Muitas pessoas têm curiosidade em saber como alguém toma para si oficialmente a profissão de tatuador. Marco Aurélio da Silva, o Marquinho, 37, é tatuador e artista plástico há 19 anos. Tudo começou com um dom natural. Ele sempre desenhou e quando um amigo tatuador percebeu a sua habilidade, o convidou para fazer as ilustrações pro estúdio. “Na época, eu fazia os desenhos no papel pra ele, mas não ficava dentro do estúdio porque eu era menor de idade e era proibido”, explica Marquinhos. Esse amigo então foi embora da cidade e deixou uma ideia pro aprendiz: “Ele se mudou e como percebeu que eu estava me aprimorando nos desenhos, deixou alguns materiais pra mim e disse pra eu seguir esse ramo que eu ia dar certo”. Foi em

1995 que ele começou efetivamente a tatuar. Os primeiros clientes foram o irmão e a cunhada. Segundo ele, o material na época era de difícil acesso: a comprar era feitas através dos correios e o custo era alto. “Os equipamentos eram caros e ainda hoje não são vendidos pra qualquer um. Tem que ter o cadastramento na ANVISA e na Vigilância Sanitária. Pra seguir esse ramo tem que ter regularização e essa parte é importante. Tem que ter cuidado com a saúde”, finaliza o tatuador.
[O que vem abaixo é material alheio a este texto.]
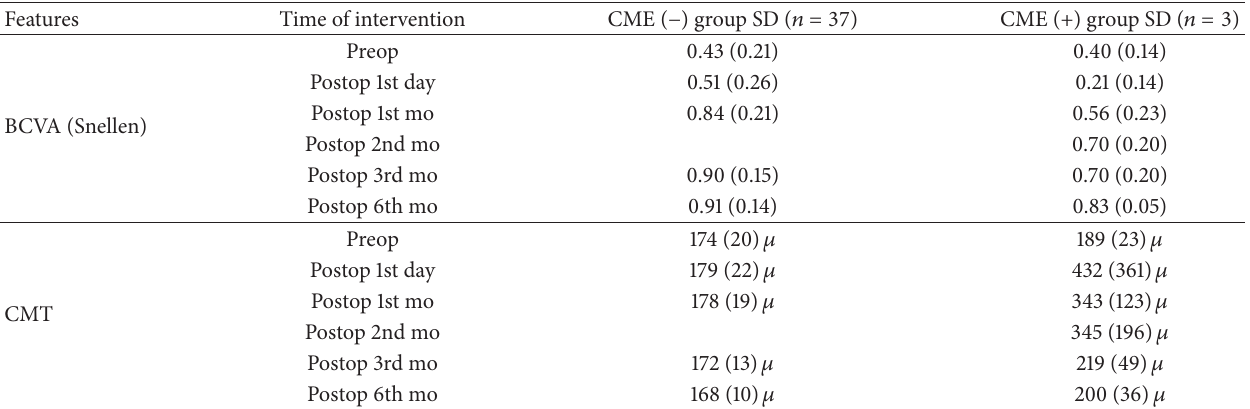
Table 1: The mean preoperative and postoperative best corrected visual acuity and the mean central macular thickness measurements of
A Associação dos Tatuadores e Perfuradores do Brasil disponibiliza em sua página do Facebook, o Código de Ética Profissional dos Tatuadores e Perfuradores do Brasil. Um de seus artigos prevê: “Art. 2º – A tatuagem e o body piercing são profissões comprometidas com a saúde da pessoa humana e dos bons costumes. Atua na promoção do bem estar individual, respeitando os princípios éticos, morais e legais da sociedade”.

O cuidado com a saúde é fundamental. Sabe-se que, em caso de agulha infectada, a probabilidade de contágio é de 16% para hepatite B, de 12% para hepatite C e 0,5% para HIV.